1986 Volume 32 Issue 11 Pages 2064-2070
Diagnosis of a blow-out fracture of the orbital floor is relatively easy from clinical and roentogen findings but information from these findings are not adequate for the decision for surgical indication.
Until recently, computed tomography for the orbital region was generally performed only in axial plane. But the axial plane is parallel to the orbital structure, therefore it is difficult to visualize the orbital floor and inferior rectus muscle. On the other hand, coronal plane is cross-section to the orbital structure, and we can visualize the all orbital soft tissues including extraocular muscles.
We examined 3 cases diagnosed as a blow-out fracture of the orbital floor by conventional roentogen films and clinical findings. After axial CT was performed firstly, the coronal CT was scanned with 60 degrees to 70 degrees from OM line, setting the patient in the hanging head position.
Case 1 used coronal reformation of the axial CT data. Case 2 and case 3 used direct coronal scanning. By bi-plane CT we could diagnose whether inferior rectus muscle was entrapped or not, and confirm surgical indication.
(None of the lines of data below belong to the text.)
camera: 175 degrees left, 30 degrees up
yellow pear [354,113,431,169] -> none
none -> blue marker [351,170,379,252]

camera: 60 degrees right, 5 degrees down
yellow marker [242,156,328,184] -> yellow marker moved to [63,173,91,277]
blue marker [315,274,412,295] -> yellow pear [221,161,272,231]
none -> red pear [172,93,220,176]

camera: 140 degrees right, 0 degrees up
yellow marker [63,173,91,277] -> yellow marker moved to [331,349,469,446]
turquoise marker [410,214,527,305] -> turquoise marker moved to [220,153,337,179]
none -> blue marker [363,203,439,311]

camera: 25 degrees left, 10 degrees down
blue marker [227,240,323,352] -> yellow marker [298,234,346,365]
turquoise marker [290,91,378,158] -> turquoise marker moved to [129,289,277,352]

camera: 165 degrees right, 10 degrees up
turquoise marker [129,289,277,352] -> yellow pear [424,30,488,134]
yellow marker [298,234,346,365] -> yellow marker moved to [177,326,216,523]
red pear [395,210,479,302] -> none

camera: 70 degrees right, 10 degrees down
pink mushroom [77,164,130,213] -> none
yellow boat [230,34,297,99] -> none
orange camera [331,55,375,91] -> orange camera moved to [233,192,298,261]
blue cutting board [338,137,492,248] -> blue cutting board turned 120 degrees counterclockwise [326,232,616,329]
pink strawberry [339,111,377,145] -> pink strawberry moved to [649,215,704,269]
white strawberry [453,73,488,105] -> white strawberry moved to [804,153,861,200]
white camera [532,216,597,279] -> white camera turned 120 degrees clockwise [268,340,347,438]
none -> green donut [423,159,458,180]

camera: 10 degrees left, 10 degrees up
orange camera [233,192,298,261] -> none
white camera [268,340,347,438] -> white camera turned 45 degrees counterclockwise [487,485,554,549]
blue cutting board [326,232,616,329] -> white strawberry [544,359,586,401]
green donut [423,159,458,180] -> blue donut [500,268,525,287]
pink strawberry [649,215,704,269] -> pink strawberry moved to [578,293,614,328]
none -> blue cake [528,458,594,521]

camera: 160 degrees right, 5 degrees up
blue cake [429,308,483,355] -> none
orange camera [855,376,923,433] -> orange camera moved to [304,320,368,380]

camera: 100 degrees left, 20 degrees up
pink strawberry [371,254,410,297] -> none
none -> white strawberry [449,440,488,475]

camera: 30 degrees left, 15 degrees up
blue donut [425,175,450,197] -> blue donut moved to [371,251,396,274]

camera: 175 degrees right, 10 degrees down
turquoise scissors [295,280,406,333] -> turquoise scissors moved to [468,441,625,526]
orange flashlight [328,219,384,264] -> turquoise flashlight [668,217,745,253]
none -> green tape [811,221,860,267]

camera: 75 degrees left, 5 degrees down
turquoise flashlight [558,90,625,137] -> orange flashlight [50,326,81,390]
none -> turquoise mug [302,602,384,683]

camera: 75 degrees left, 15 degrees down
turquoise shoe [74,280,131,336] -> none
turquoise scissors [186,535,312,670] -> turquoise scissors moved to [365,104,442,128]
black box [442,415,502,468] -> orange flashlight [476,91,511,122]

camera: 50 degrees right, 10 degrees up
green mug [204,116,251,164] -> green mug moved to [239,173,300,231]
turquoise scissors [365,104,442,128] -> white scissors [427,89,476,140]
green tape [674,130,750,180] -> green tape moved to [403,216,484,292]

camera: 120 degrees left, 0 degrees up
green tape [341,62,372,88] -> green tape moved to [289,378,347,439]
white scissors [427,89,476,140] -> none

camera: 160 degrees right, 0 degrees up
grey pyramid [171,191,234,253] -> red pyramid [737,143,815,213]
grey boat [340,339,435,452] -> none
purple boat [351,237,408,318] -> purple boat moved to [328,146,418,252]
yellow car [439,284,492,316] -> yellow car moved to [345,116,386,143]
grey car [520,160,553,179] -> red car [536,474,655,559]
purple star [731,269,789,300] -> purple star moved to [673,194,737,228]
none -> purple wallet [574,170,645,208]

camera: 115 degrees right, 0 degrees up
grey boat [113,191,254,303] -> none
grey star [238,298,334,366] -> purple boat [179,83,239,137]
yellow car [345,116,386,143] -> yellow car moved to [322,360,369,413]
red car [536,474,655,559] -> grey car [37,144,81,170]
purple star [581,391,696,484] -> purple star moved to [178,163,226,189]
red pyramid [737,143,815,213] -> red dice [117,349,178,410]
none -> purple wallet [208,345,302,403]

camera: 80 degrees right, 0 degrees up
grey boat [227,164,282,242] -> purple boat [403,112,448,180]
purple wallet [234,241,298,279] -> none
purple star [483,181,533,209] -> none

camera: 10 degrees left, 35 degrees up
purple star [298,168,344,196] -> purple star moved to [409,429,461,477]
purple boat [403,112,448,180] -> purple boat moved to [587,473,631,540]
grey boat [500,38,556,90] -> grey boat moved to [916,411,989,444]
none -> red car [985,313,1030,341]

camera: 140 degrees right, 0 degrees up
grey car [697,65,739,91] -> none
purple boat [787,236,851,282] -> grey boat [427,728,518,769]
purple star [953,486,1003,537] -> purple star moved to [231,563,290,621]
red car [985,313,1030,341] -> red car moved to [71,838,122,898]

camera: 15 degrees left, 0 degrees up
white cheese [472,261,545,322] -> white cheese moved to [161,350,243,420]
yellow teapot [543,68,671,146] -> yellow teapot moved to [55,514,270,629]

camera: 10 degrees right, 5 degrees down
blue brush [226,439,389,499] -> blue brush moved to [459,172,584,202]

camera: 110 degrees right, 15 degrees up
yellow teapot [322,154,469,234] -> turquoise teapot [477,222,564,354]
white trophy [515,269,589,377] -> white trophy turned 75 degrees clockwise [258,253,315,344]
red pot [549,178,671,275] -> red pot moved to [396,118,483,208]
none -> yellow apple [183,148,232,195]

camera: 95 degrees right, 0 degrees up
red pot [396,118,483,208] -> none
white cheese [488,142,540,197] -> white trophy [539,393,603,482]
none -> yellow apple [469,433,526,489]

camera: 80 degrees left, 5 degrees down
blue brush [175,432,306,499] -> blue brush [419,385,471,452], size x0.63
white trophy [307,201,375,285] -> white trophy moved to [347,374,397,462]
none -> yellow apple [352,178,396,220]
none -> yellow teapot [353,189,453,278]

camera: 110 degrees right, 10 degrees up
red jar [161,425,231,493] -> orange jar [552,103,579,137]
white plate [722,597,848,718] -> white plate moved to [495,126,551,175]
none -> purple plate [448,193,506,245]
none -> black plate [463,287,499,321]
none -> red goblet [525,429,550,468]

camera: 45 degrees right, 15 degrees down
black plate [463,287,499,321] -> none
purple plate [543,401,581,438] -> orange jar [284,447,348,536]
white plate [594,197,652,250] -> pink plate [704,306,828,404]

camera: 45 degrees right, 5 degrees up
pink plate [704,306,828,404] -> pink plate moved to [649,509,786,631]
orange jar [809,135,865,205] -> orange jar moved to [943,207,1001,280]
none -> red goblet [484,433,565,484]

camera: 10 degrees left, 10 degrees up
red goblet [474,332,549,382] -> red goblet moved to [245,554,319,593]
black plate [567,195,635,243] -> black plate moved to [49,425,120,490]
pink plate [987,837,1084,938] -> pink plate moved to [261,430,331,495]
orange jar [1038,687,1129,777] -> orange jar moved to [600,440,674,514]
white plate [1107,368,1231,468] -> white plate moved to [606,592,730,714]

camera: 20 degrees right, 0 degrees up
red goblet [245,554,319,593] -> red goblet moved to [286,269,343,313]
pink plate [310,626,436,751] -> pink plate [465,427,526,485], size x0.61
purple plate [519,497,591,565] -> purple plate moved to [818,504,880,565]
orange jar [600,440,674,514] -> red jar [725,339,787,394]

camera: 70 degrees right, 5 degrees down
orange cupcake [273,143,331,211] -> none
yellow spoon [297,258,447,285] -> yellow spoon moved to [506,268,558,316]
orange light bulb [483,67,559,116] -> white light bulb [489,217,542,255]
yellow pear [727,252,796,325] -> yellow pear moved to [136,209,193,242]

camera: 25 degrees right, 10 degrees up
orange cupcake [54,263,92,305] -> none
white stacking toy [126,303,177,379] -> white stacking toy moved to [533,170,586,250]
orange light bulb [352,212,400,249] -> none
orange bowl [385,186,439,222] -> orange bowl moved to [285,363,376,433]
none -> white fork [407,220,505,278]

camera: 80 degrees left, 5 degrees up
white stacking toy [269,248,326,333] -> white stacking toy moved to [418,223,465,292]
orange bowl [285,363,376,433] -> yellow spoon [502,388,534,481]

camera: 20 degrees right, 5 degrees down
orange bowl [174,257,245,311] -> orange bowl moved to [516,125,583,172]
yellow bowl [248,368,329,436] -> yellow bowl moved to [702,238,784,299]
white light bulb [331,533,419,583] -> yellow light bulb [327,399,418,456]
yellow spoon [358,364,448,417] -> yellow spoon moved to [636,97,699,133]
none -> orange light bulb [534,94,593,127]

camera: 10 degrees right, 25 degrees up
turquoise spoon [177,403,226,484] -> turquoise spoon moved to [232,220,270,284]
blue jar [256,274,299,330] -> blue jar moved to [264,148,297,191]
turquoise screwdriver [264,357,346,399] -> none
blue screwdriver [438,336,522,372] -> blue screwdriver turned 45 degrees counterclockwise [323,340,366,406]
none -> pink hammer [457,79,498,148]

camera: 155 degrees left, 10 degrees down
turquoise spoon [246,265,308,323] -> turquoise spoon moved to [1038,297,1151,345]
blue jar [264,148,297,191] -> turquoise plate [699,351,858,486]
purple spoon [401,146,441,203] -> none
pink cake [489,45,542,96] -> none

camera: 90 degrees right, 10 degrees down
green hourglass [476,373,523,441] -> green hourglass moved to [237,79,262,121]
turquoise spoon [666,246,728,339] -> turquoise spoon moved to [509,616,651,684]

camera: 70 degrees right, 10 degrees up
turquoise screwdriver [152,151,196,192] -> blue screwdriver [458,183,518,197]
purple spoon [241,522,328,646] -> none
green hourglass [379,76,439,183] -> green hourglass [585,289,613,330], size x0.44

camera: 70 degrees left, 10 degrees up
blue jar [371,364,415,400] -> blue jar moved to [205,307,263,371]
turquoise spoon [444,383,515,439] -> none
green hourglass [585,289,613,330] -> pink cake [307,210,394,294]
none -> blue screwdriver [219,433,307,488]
Using of a cadaver, we studied the mechanism for limitation of eye movement. These studies revealed that it is rare that the inferior rectus muscle is entrapped directly by fractured segments at the orbital anterior floor. Because there is a lot of orbital fat-pad between the inferior rectus muscle and the orbital floor, and it may play an important role.
The limited mobility of the inferior rectus muscle may occur as a result of increased tension of the fibrous bands that attach to the muscle sheath from the prolapsed fat-pad, and contructure by scar formed secondarily.
Diagnosis of the location of a fracture in the orbital floor and cause of the limitation of eye movement must be done as early as possible and from this information we can confirm surgical indiction. We believe the bi-plane CT is one of the most useful methods for making a management plan of blow-out fractures of the orbital floor.